== RECORDED INFORMATION ==
--------------------
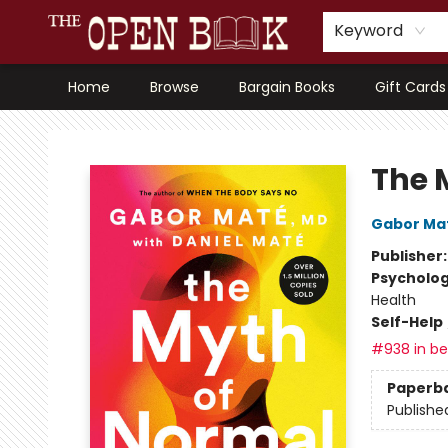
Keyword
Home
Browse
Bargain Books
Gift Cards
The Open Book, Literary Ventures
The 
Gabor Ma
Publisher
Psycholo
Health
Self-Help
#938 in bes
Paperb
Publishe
--------------------
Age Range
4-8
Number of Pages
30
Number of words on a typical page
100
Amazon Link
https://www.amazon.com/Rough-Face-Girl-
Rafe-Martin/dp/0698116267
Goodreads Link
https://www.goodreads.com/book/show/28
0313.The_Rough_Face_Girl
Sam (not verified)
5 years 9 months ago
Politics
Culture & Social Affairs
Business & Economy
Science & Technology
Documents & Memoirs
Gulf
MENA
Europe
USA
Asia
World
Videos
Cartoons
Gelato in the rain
--------------------
== WHAT THE EXERCISE ASKS ==
Across the listing above, tally the lines that include "https". Only the total is wanted.

== OUTPUT FOR THIS TASK ==
2